§ **Aufgabe**: Schreibe den Auszug über Donizettis „Les Martyrs“ von „Natürlich ist jede“ bis einschließlich „darauf! Povero Gaetano.“ noch einmal ab und ersetze dabei „Augenbinde“ durch „Sonnenbrille“.

§ **Textauszug**:
Donizettis Oper „Les Martyrs“ in Wien/Szene/ Foto Werner Kmetitsch

Natürlich ist jede Neuinszenierung ein Risiko und kann gefallen oder nicht, aber sie sollte zumindest Sinn machen und den Inhalt, den die Übertitel des Gesungen wiedergeben, zumindest annähernd vermitteln. Man ist ja inzwischen daran gewöhnt, in den meisten Neuaufführungen eine virtuelle Augenbinde zu tragen, um sich vor den schlimmsten Perversionen der Optik und Verfremdungen des Plots zu schützen. Hier nun lernten wir während der Ouvertüre, dass sich die Römertochter Paulina in Aurora Mardiganian, der Überlebenden des armenischen Völkermords von 1915 und in all die „Anderen“ aller Zeiten verwandelt hatte, und dass es sich um eine Opern-Anklage gegen die Türkei und deren Genozid an den Armenien handelte. Zur Musik von Donizetti. Zum Schluss sieht man Menschen in T-Shirts mit jeweils dem Namen eines Märtyrers darauf! Povero Gaetano.

§ **Dateneinträge**:

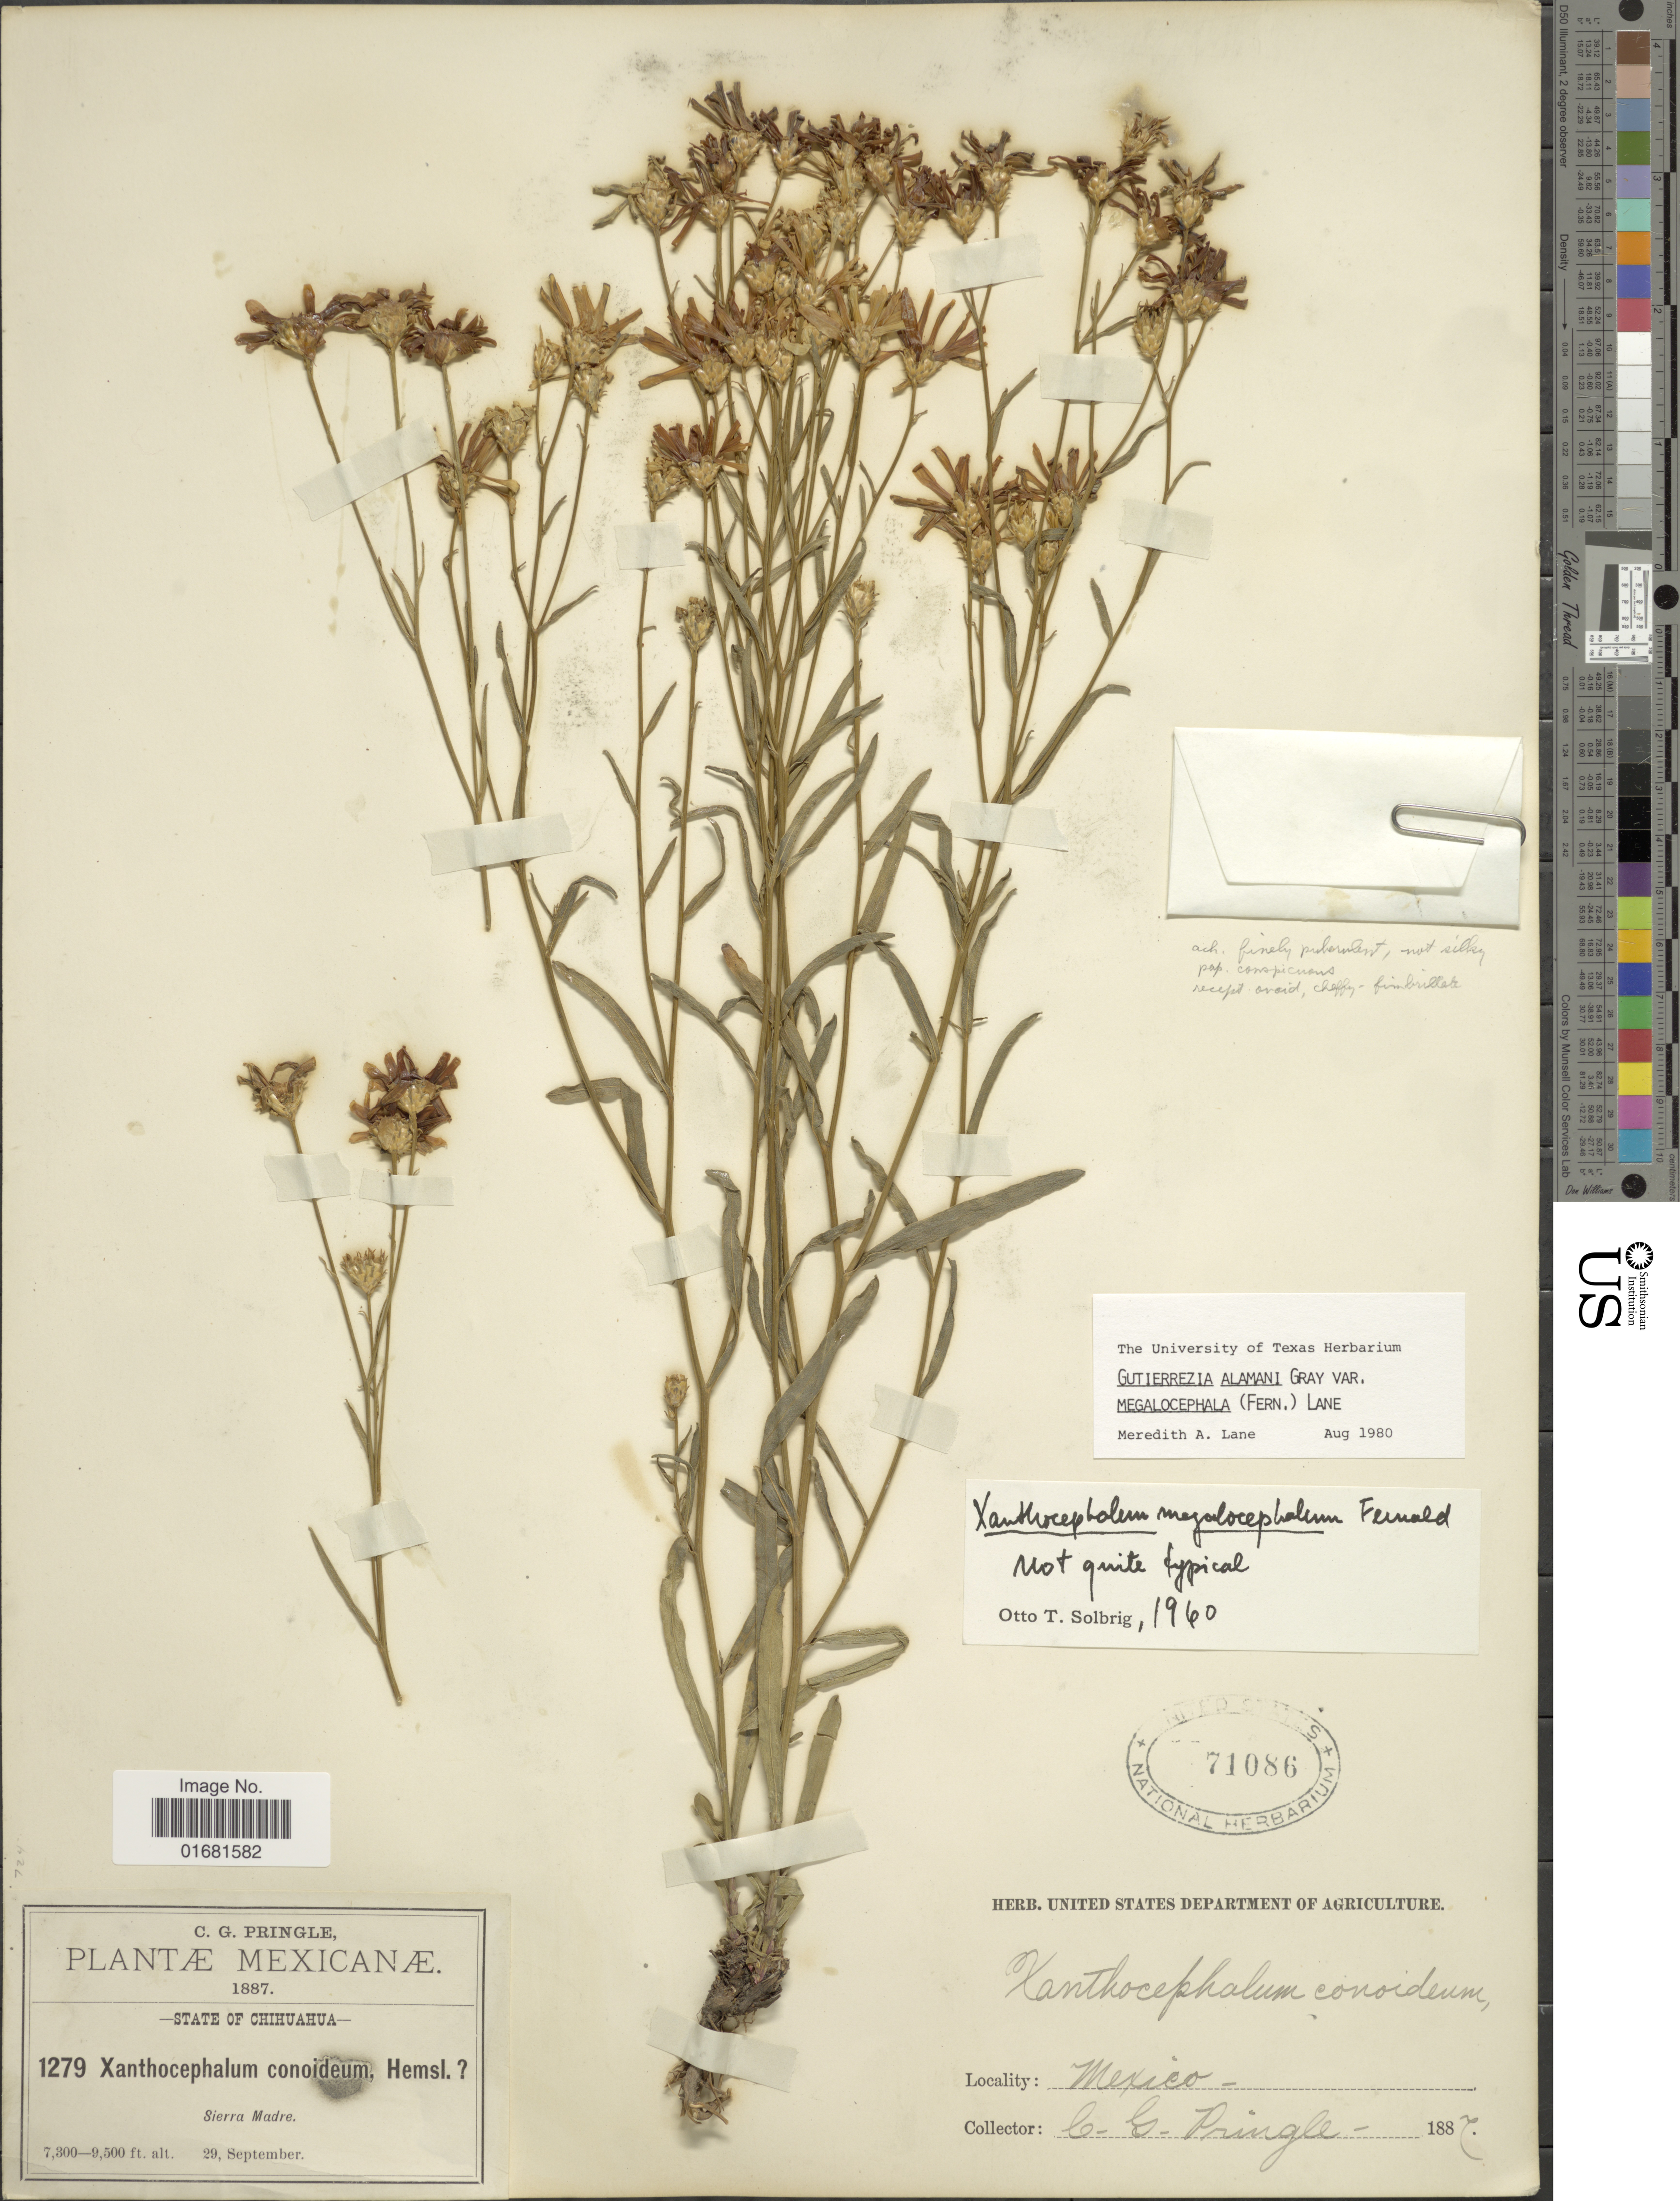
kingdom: Plantae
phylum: Tracheophyta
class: Magnoliopsida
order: Asterales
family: Asteraceae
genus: Gutierrezia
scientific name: Gutierrezia alamanii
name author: A. Gray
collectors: C. G. Pringle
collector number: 1279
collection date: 1887-09-29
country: Mexico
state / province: Chihuahua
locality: State of Chihuahua. Sierra Madre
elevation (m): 2225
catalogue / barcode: US 71086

§ **Antwort zur Aufgabe**:
Natürlich ist jede Neuinszenierung ein Risiko und kann gefallen oder nicht, aber sie sollte zumindest Sinn machen und den Inhalt, den die Übertitel des Gesungen wiedergeben, zumindest annähernd vermitteln. Man ist ja inzwischen daran gewöhnt, in den meisten Neuaufführungen eine virtuelle Sonnenbrille zu tragen, um sich vor den schlimmsten Perversionen der Optik und Verfremdungen des Plots zu schützen. Hier nun lernten wir während der Ouvertüre, dass sich die Römertochter Paulina in Aurora Mardiganian, der Überlebenden des armenischen Völkermords von 1915 und in all die „Anderen“ aller Zeiten verwandelt hatte, und dass es sich um eine Opern-Anklage gegen die Türkei und deren Genozid an den Armenien handelte. Zur Musik von Donizetti. Zum Schluss sieht man Menschen in T-Shirts mit jeweils dem Namen eines Märtyrers darauf! Povero Gaetano.